INSTRUCTION
Once you find the line that contains "-346,7 +346,7 @@" in the entries below, give it again along with every following line, unchanged, through the final one.

Saved data entries:
"""
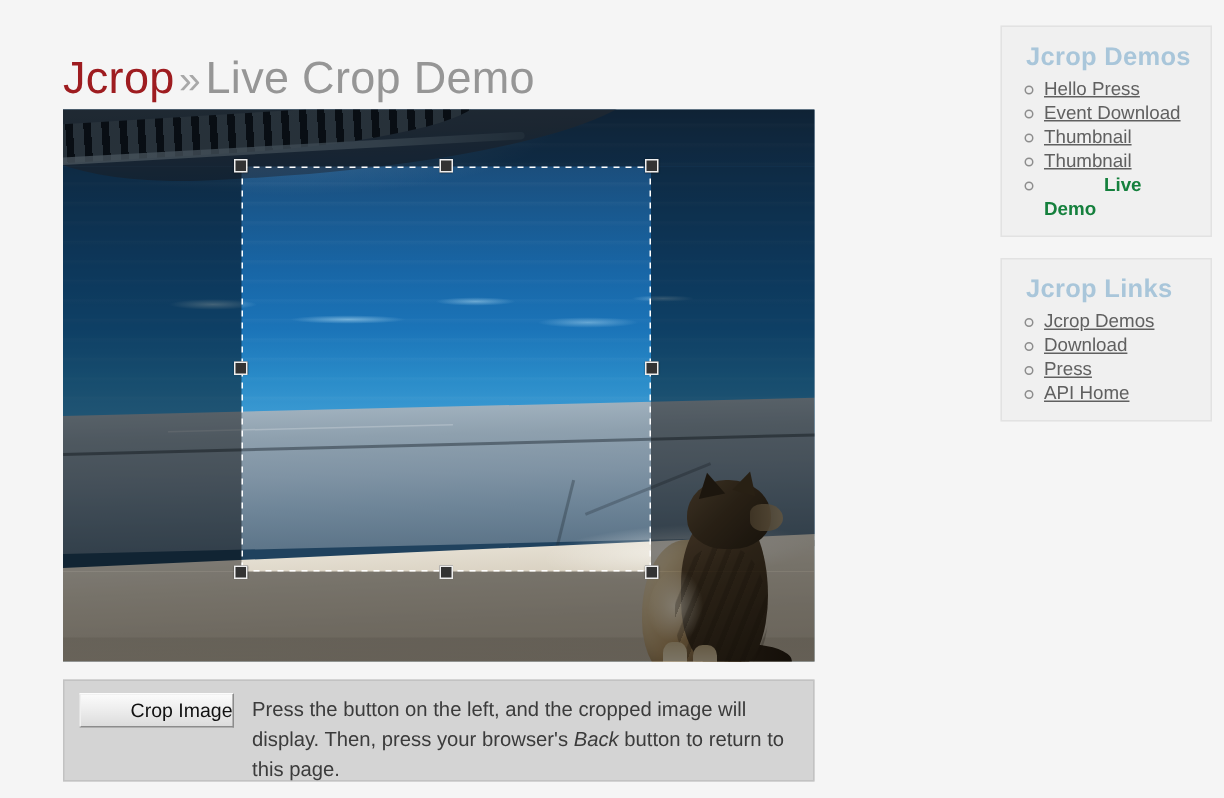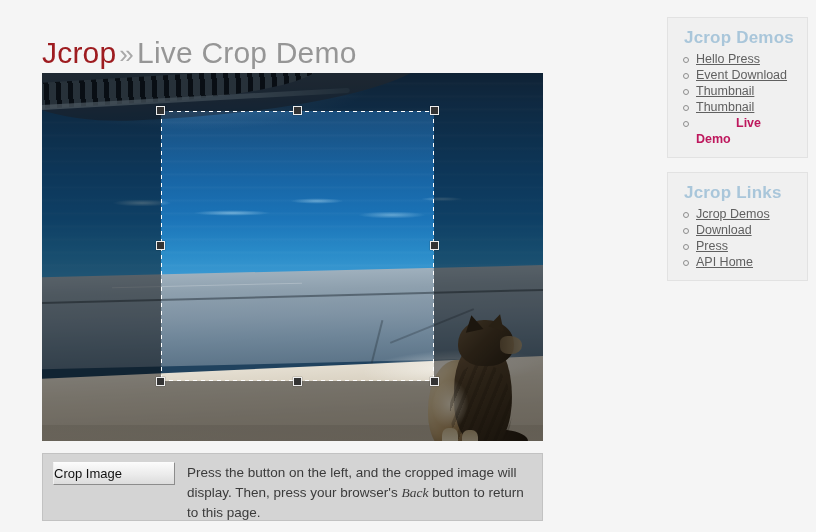--- a/index.html
+++ b/index.html
@@ -346,7 +346,7 @@
     text-decoration: underline;
   }
   .side-list .current {
-    color: #be185d;
+    color: #15803d;
     font-weight: bold;
     text-decoration: none;
     padding-left: 40px;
"""
EXERCISE RESULT
@@ -346,7 +346,7 @@
     text-decoration: underline;
   }
   .side-list .current {
-    color: #be185d;
+    color: #15803d;
     font-weight: bold;
     text-decoration: none;
     padding-left: 40px;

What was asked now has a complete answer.